Moreover, the current progress meter inside the ODE is not much supported in jupyter notebook. I tested it once and it printed line by line the progress bar, which is very confusing.

And last but not least, it can be easily implemented to show progress bars of ensemble problems.

By the way, this topic goes beyond the use of a progress meter, since the Channel (or even a Remote Channel) might be used in a multitude of ways.

But you can always just use a function barrier on the solve so if your ODE solve is >100ns it’s a non-issue in practice.

But as a way to handle this, try overloading DiffEqBase.anytypedual(x::Channel, counter = 0) = Any.

Hi,

sorry for this very late response.

The code in my example is now type-stable, I don’t know if this is due to some update in either in the packages or in Julia itself.

However, now, I would like to put a RemoteChannel. This would be very useful in EnsembleDistributed simulations, where the workers need to communicate somehow. (In my case they have to communicate to update the progress bar).

I saw that the code in my example becomes type-unstable if I replace the progr_channel with RemoteChannel(() -> Channel{Bool}(), 1).

It returns Any, which is a bad story.

BTW, what is the exact function barrier that you where thinking about? I tried to define a function that first defines the problem, and then another one to solve it, but nothing.

Also,

what do you mean exactly here?

That’s for a different thing? Do you have that error? Since you’re reviving a year old issue and that part changed a lot, I would presume that’s automatically handled.

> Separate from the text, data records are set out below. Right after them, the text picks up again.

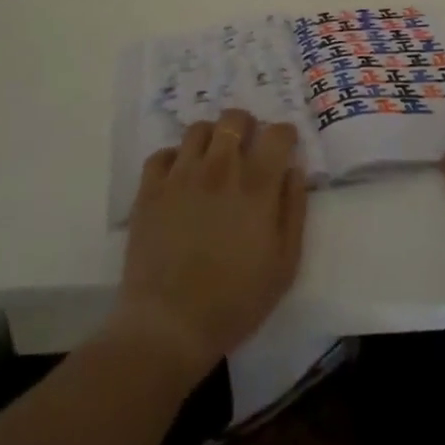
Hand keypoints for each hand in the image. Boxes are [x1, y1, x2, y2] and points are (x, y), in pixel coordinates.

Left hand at [113, 108, 307, 378]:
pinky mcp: (150, 189)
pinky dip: (174, 158)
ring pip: (198, 129)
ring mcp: (181, 175)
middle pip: (234, 119)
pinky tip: (179, 177)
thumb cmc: (236, 300)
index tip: (284, 146)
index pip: (277, 134)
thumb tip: (293, 171)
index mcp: (256, 185)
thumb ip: (294, 210)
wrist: (170, 325)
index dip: (284, 134)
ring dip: (211, 137)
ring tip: (212, 158)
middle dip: (246, 125)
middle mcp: (220, 168)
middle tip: (247, 145)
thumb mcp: (285, 264)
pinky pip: (162, 153)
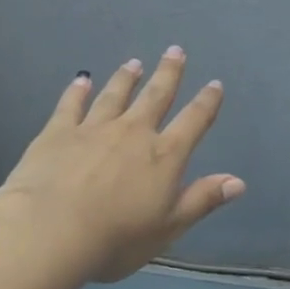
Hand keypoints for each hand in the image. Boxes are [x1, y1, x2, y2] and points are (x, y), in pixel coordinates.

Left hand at [0, 49, 244, 282]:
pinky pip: (71, 105)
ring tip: (134, 63)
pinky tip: (82, 80)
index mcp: (164, 155)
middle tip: (175, 51)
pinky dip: (78, 91)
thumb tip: (238, 181)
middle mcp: (133, 132)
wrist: (51, 230)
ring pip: (115, 95)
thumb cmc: (117, 238)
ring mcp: (94, 128)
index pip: (193, 121)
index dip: (206, 102)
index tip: (214, 85)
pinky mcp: (58, 132)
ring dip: (126, 78)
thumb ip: (202, 199)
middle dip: (168, 73)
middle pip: (155, 96)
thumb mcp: (169, 227)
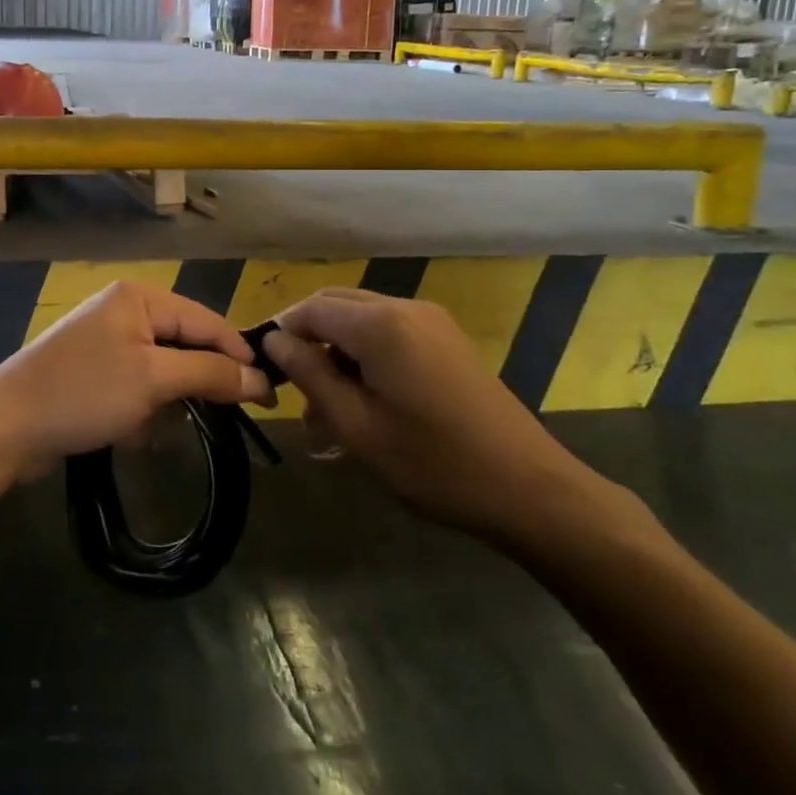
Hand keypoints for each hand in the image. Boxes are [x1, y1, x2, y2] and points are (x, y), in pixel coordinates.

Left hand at [0, 282, 269, 469]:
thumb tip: (259, 379)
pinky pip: (136, 386)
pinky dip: (143, 409)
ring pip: (162, 369)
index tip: (270, 393)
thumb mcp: (153, 380)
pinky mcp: (91, 372)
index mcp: (138, 297)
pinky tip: (135, 434)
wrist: (4, 427)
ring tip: (163, 428)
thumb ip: (209, 373)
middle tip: (227, 416)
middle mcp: (123, 311)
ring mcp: (104, 342)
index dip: (239, 355)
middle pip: (184, 343)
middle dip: (199, 383)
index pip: (206, 320)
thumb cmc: (83, 393)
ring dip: (169, 402)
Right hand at [262, 288, 610, 543]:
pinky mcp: (446, 339)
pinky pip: (390, 333)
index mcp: (380, 324)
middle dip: (309, 342)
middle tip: (295, 394)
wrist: (528, 488)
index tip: (267, 374)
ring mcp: (431, 321)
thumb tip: (273, 340)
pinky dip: (366, 357)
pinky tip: (365, 403)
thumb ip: (309, 375)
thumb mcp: (357, 426)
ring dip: (336, 353)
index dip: (281, 334)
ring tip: (328, 412)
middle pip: (335, 306)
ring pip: (361, 320)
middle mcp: (404, 308)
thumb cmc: (433, 464)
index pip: (310, 309)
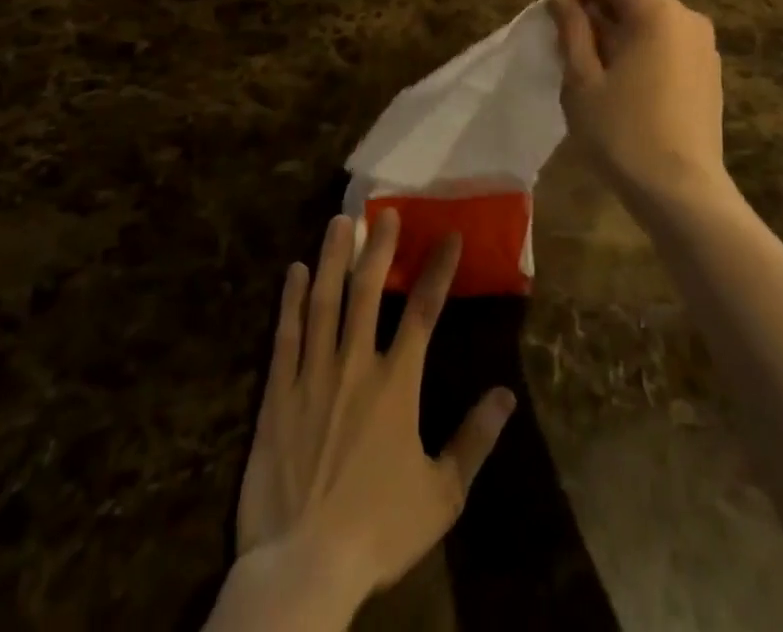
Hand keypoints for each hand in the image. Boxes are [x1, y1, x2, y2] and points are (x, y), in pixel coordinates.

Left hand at [230, 211, 515, 624]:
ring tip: (339, 222)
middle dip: (378, 248)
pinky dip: (290, 301)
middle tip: (384, 212)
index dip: (438, 269)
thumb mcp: (442, 494)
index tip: (449, 235)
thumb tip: (506, 395)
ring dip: (332, 258)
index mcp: (397, 384)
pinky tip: (293, 272)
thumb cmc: (377, 530)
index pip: (424, 311)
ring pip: (323, 302)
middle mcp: (355, 365)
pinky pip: (285, 336)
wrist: (302, 570)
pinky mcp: (276, 396)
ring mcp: (312, 376)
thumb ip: (475, 440)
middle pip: (367, 292)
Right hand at [548, 0, 733, 212]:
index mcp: (658, 12)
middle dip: (597, 8)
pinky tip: (624, 84)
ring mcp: (704, 47)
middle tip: (567, 42)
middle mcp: (688, 18)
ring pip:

Just type assert the return.

How exactly?

::T on the return of the channel

Oh great! That was easy! Thanks!

BTW, why is Julia not able to automatically infer it?

Channels act over IO so their results cannot be inferred. You could send practically anything if you are reading some stream of 01011010011. The only way to know what type it will be is to either read the message for what type it is, which is inherently dynamic, or to assert what type you are expecting.